Ricardo Falcón, associate for Latin America energy at IHS CERA: The beginning of President Ollanta Humala's term effectively marks a tilt to the left in Peruvian politics. During his inaugural speech on July 28, he stressed, among other aspects, that the country needs greater state involvement in the economy. This may well translate into higher taxes and royalties for the extractive industries, a renegotiation of the Camisea gas contract and a stronger role of state-owned energy companies. In any case, the current 1993 Constitution establishes certain limits to state participation, which means that deep, government-led changes will have to follow constitutional amendments. However, the fact that President Humala does not enjoy an absolute majority in Congress will make radical changes difficult to materialize. Thus, instead of an expansion or a major overhaul, state-run energy companies will first need to offer institutional certainty while backing up the regulatory framework in their negotiations with private companies.
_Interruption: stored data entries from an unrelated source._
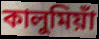
কালুমিয়াঁ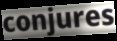
conjures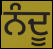
ਨੰਦੂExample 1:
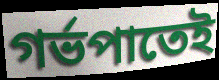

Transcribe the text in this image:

গৰ্ভপাতেই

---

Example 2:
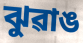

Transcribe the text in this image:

ঝুৱাঙ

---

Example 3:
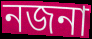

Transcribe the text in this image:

নজনা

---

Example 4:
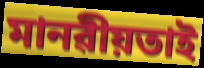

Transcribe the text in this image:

মানৱীয়তাই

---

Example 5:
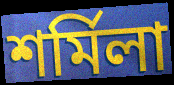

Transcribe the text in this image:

শৰ্মিলাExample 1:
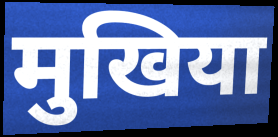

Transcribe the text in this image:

मुखिया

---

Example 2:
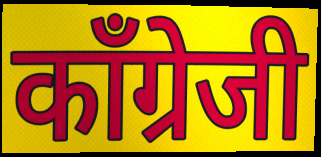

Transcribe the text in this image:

काँग्रेजी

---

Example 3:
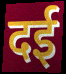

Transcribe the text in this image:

दई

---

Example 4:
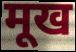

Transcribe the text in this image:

मूख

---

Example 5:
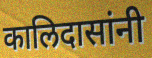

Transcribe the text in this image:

कालिदासांनी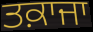
ਤਕ਼ਾਜਾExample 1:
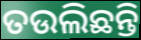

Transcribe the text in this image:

ତଉଲିଛନ୍ତି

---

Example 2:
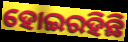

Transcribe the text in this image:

ହୋଇରହିଛି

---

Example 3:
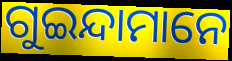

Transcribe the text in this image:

ଗୁଇନ୍ଦାମାନେ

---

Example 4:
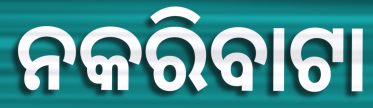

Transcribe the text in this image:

ନକରିବାଟା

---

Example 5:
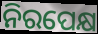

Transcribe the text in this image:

At the same time, the government will have to find a balance between appeasing social claims and providing legal guarantees for the development of new projects in the sector. The question is how the new administration will do that without seriously affecting Peru's energy investment climate. Recent cabinet appointments indicate that, at least for the short term, President Humala will maintain the existing business-friendly operational environment. Looking forward, if social pledges are to be delivered, investment must continue in the energy sector so as to ensure that fiscal revenues will flow into the government's coffers-the country's economic growth has relied heavily on its booming commodity market, with the energy and mining sectors accounting for more than 70 percent of total Peruvian exports. The potential overhaul of public energy utilities should thus help sustain a market-friendly approach instead of adding further obstacles to private investment, very much in the way Brazil has done.